EDITOR’S NOTE: Before you throw bricks through my window, report me to the F.C.C. (currently closed because of the government shutdown ) or think that I have lost my mind (we can deal with that later), let me preface this entry by saying that I have nothing against the human body. It is a marvel of creation and a beauty to behold (clothed or unclothed) – and that goes for every single one. So, when I make reference to certain stereotypic views of attractiveness, that’s all that they are: stereotypes used as examples – nothing more.
I would like to start by posing this question: who came up with the idiotic notion that in order to be considered a good singer you have to take off your clothes?
Oh, I do have some thoughts on the matter (so what’s new?) I think that the music industry started to change when MTV (Music Television) debuted way back on August 1, 1981. Case in point: the first video that they played was “Video Killed the Radio Star” by The Buggles.
This changed music.
It was no longer good enough to make beautiful music; artists now had to supply an accompanying story presented in visual form. This caused fans to disconnect music from the events in their lives, linking them instead to a singular vision created in a studio. This also forced performers to become “actors” and that shifted the focus from their singing talents to their appearance.
Things are getting worse.
Music has always been “edgy” and often sexual. This is nothing new. Some would believe that it all started with Elvis Presley and his pelvis-shaking performances in the 1950’s, but it started way before that.

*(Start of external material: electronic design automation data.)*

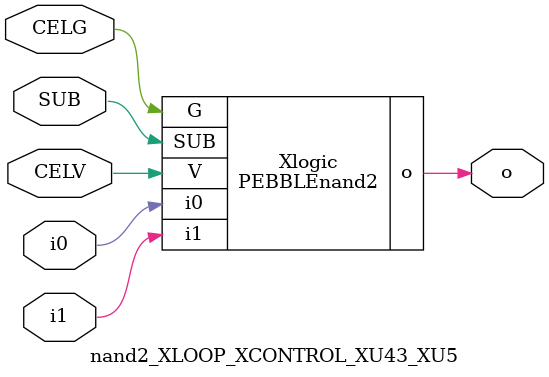
<source format=v>



module PEBBLEnand2 ( o, G, SUB, V, i0, i1 );

  input i0;
  input V;
  input i1;
  input G;
  output o;
  input SUB;
endmodule

//Celera Confidential Do Not Copy nand2_XLOOP_XCONTROL_XU43_XU5
//Celera Confidential Symbol Generator
//5V NAND2
module nand2_XLOOP_XCONTROL_XU43_XU5 (CELV,CELG,i0,i1,o,SUB);
input CELV;
input CELG;
input i0;
input i1;
input SUB;
output o;

//Celera Confidential Do Not Copy nand2
PEBBLEnand2 Xlogic(
.V (CELV),
.i0 (i0),
.i1 (i1),
.o (o),
.SUB (SUB),
.G (CELG)
);
//,diesize,PEBBLEnand2

//Celera Confidential Do Not Copy Module End
//Celera Schematic Generator
endmodule

</source>
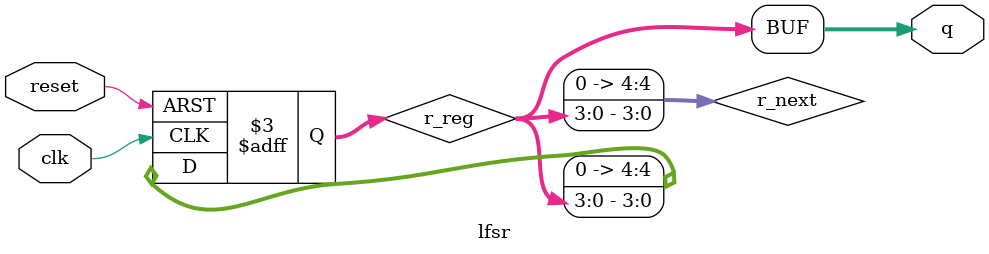
<source format=v>
module lfsr( 
    input clk,
    input reset,
    output [4:0] q
); 
reg [4:0] r_reg;
wire [4:0] r_next;
wire feedback_value;
// on reset set the value of r_reg to 1
// otherwise assign r_next to r_reg
// assign the xor of bit positions 2 and 4 of r_reg to feedback_value
// assign feedback value concatenated with 4 MSBs of r_reg to r_next
// assign r_reg to the output q
assign r_next = {r_reg[3],r_reg[2],r_reg[1],r_reg[0]};
assign q = r_reg;
assign feedback_value = feedback_value;

always@(posedge clk or posedge reset)
begin
	if(reset == 1'b1)
	begin
		r_reg <= 5'b00000;
	end
	else
	begin
		r_reg <= r_next;
	end
end

endmodule

</source>
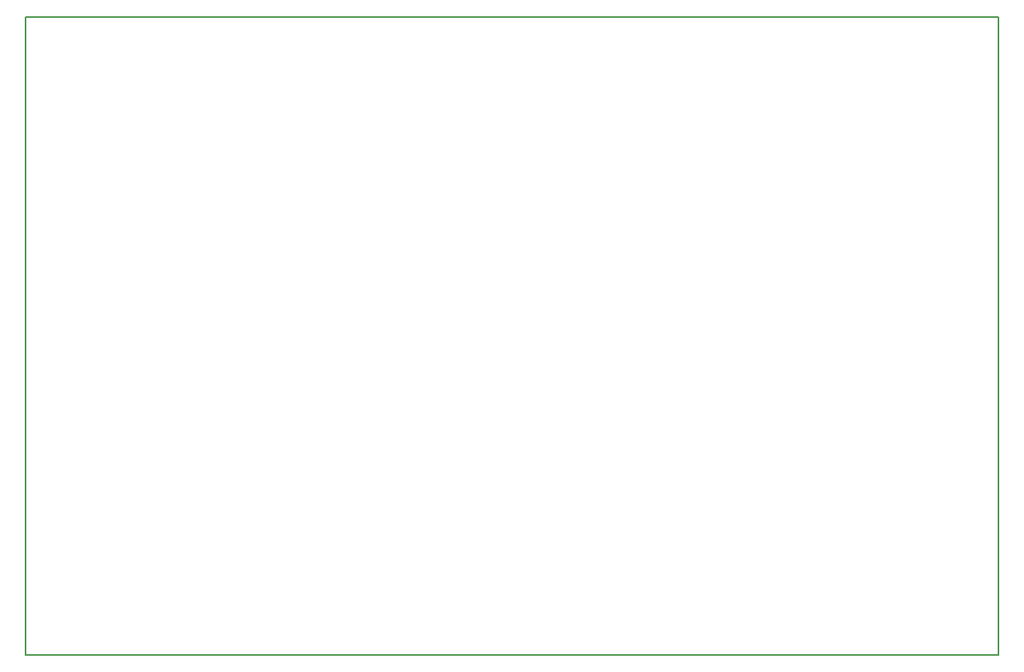
<source format=gm1>
G04 MADE WITH FRITZING*
G04 WWW.FRITZING.ORG*
G04 DOUBLE SIDED*
G04 HOLES PLATED*
G04 CONTOUR ON CENTER OF CONTOUR VECTOR*
%FSLAX26Y26*%
%MOIN*%
%ADD10R,4.197170X2.755240*%
%ADD11C,0.008000*%
%ADD10C,0.008*%
G04 CONTOUR*
%FSLAX26Y26*%
%MOIN*%
D10*
D11*
X4000Y2751240D02*
X4193170Y2751240D01*
X4193170Y4000D01*
X4000Y4000D01*
X4000Y2751240D01*
D02*
G04 End of contour*
M02*
</source>
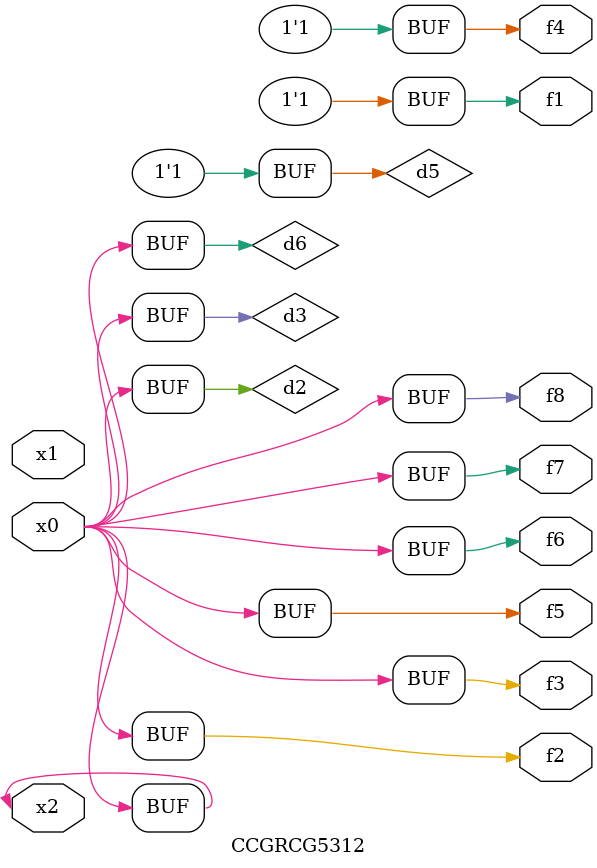
<source format=v>
module CCGRCG5312(
	input x0, x1, x2,
	output f1, f2, f3, f4, f5, f6, f7, f8
);

	wire d1, d2, d3, d4, d5, d6;

	xnor (d1, x2);
	buf (d2, x0, x2);
	and (d3, x0);
	xnor (d4, x1, x2);
	nand (d5, d1, d3);
	buf (d6, d2, d3);
	assign f1 = d5;
	assign f2 = d6;
	assign f3 = d6;
	assign f4 = d5;
	assign f5 = d6;
	assign f6 = d6;
	assign f7 = d6;
	assign f8 = d6;
endmodule

</source>
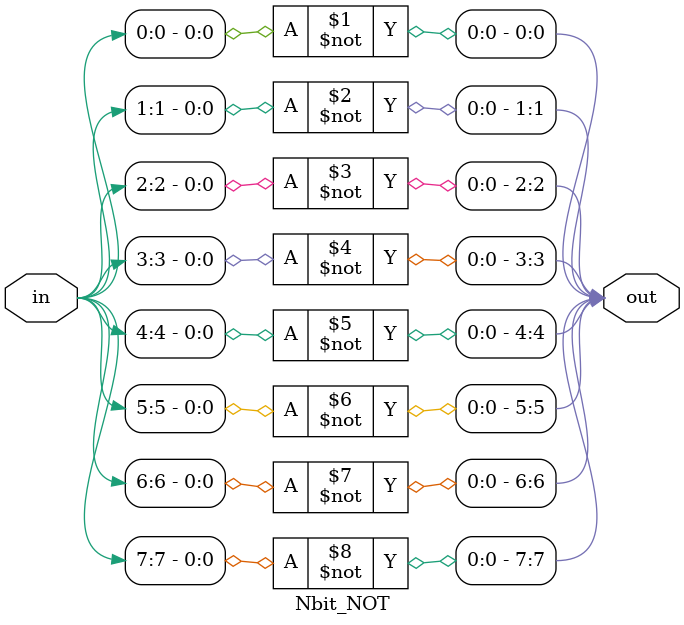
<source format=v>
`timescale 1ns / 1ps


module Nbit_NOT(out, in);

parameter n = 8;
input [n-1:0] in;
output [n-1:0] out;

genvar i; 

generate
for (i=0;i<n;i=i+1)
begin
not(out[i],in[i]);
end
endgenerate
endmodule

</source>
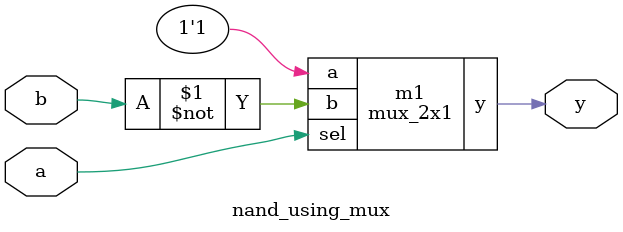
<source format=v>
`timescale 1ns / 1ps

module mux_2x1(
    input a, b, sel, 
    output y);
    assign y = (a & ~sel) | (b & sel);
endmodule
                    
module nand_using_mux(
    input a, b, 
    output y);
    mux_2x1 m1(1'b1,~b,a,y);
endmodule





</source>
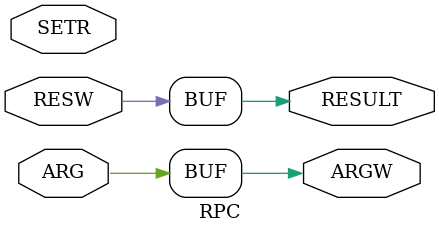
<source format=v>
module RPC(ARG, ARGW, RESULT, RESW, SETR);
   parameter widtha = 1;
   parameter widthr = 1;
            
// input                    CLK;
   input [widtha - 1 : 0]   ARG;
   output[widtha - 1 : 0]   ARGW;
   input [widthr - 1 : 0]   RESW;
   output[widthr - 1 : 0]   RESULT;
   input                    SETR;
   
   assign ARGW = ARG;
   assign RESULT = RESW;

endmodule

</source>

Did you know that when it was first performed, The Waltz was considered immoral? It’s true. Why I bet that sometime back near the dawn of man, a caveman noticed that, when he banged on his drum a certain way and howled, the ladies flocked around him. The music industry was born.

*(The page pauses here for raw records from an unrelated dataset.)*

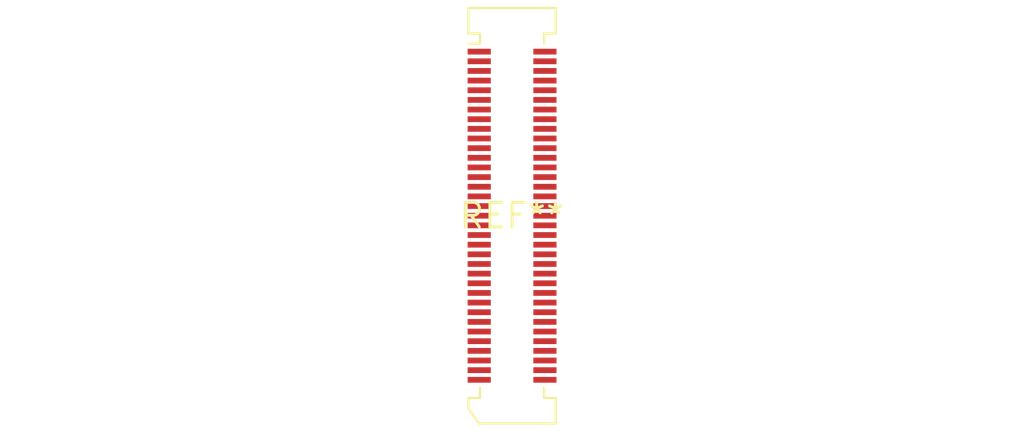
<source format=kicad_pcb>
(kicad_pcb (version 20240108) (generator pcbnew)

  (general
    (thickness 1.6)
  )

  (paper "A4")
  (layers
    (0 "F.Cu" signal)
    (31 "B.Cu" signal)
    (32 "B.Adhes" user "B.Adhesive")
    (33 "F.Adhes" user "F.Adhesive")
    (34 "B.Paste" user)
    (35 "F.Paste" user)
    (36 "B.SilkS" user "B.Silkscreen")
    (37 "F.SilkS" user "F.Silkscreen")
    (38 "B.Mask" user)
    (39 "F.Mask" user)
    (40 "Dwgs.User" user "User.Drawings")
    (41 "Cmts.User" user "User.Comments")
    (42 "Eco1.User" user "User.Eco1")
    (43 "Eco2.User" user "User.Eco2")
    (44 "Edge.Cuts" user)
    (45 "Margin" user)
    (46 "B.CrtYd" user "B.Courtyard")
    (47 "F.CrtYd" user "F.Courtyard")
    (48 "B.Fab" user)
    (49 "F.Fab" user)
    (50 "User.1" user)
    (51 "User.2" user)
    (52 "User.3" user)
    (53 "User.4" user)
    (54 "User.5" user)
    (55 "User.6" user)
    (56 "User.7" user)
    (57 "User.8" user)
    (58 "User.9" user)
  )

  (setup
    (pad_to_mask_clearance 0)
    (pcbplotparams
      (layerselection 0x00010fc_ffffffff)
      (plot_on_all_layers_selection 0x0000000_00000000)
      (disableapertmacros false)
      (usegerberextensions false)
      (usegerberattributes false)
      (usegerberadvancedattributes false)
      (creategerberjobfile false)
      (dashed_line_dash_ratio 12.000000)
      (dashed_line_gap_ratio 3.000000)
      (svgprecision 4)
      (plotframeref false)
      (viasonmask false)
      (mode 1)
      (useauxorigin false)
      (hpglpennumber 1)
      (hpglpenspeed 20)
      (hpglpendiameter 15.000000)
      (dxfpolygonmode false)
      (dxfimperialunits false)
      (dxfusepcbnewfont false)
      (psnegative false)
      (psa4output false)
      (plotreference false)
      (plotvalue false)
      (plotinvisibletext false)
      (sketchpadsonfab false)
      (subtractmaskfromsilk false)
      (outputformat 1)
      (mirror false)
      (drillshape 1)
      (scaleselection 1)
      (outputdirectory "")
    )
  )

  (net 0 "")

  (footprint "Molex_SlimStack_53748-0708_2x35_P0.50mm_Vertical" (layer "F.Cu") (at 0 0))

)

</source>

Some music can, and should be, radical. It should serve to entice us with its sound and challenge us with its lyrics: words and ideas to break down walls of oppression and bigotry and unite us in a better world. But when we stray from substance, when pushing through the envelope means taking off your clothes, I maintain that we have shifted to the meaningless.
Skin replaces substance.
Just think of all the great artists that might not have had the chance to treat us to their talents simply because they were not fashion models or Greek gods chiseled out of stone.
Maybe I am showing my age; but I would rather look at it as using common sense. Shouldn’t the most important aspect of a song be the way that is SOUNDS? Isn’t it nice to have the ability to close our eyes and enjoy it, instead of being forced to having to pay attention to a Las Vegas floor show?
This is NOT a question of nudity!
It really isn’t. We all know that artists and promoters will keep pushing the limits, trying to promote themselves and make the most money no matter how they do it. And we all know where this is leading: someday we will see totally nude singers. Mark this on your calendars if you don’t believe me.
My point is this: I am sad when I think about the talented singers who will not be given a chance simply because of how they look or because they refuse to undress. And it is certain that this will happen. The road to success will be tougher for them, and it will be even rougher if the artist happens to be female. The pressure upon them is immense, and I believe that is why we see more meltdowns among female artists.
Yes you can!
But I don’t want to end on a negative note. Instead I would like to offer my deepest thanks to the musical artists with INTEGRITY, the ones who stay dressed, who sing thoughtful, meaningful songs that uplift our lives.
We need more people like you in the world!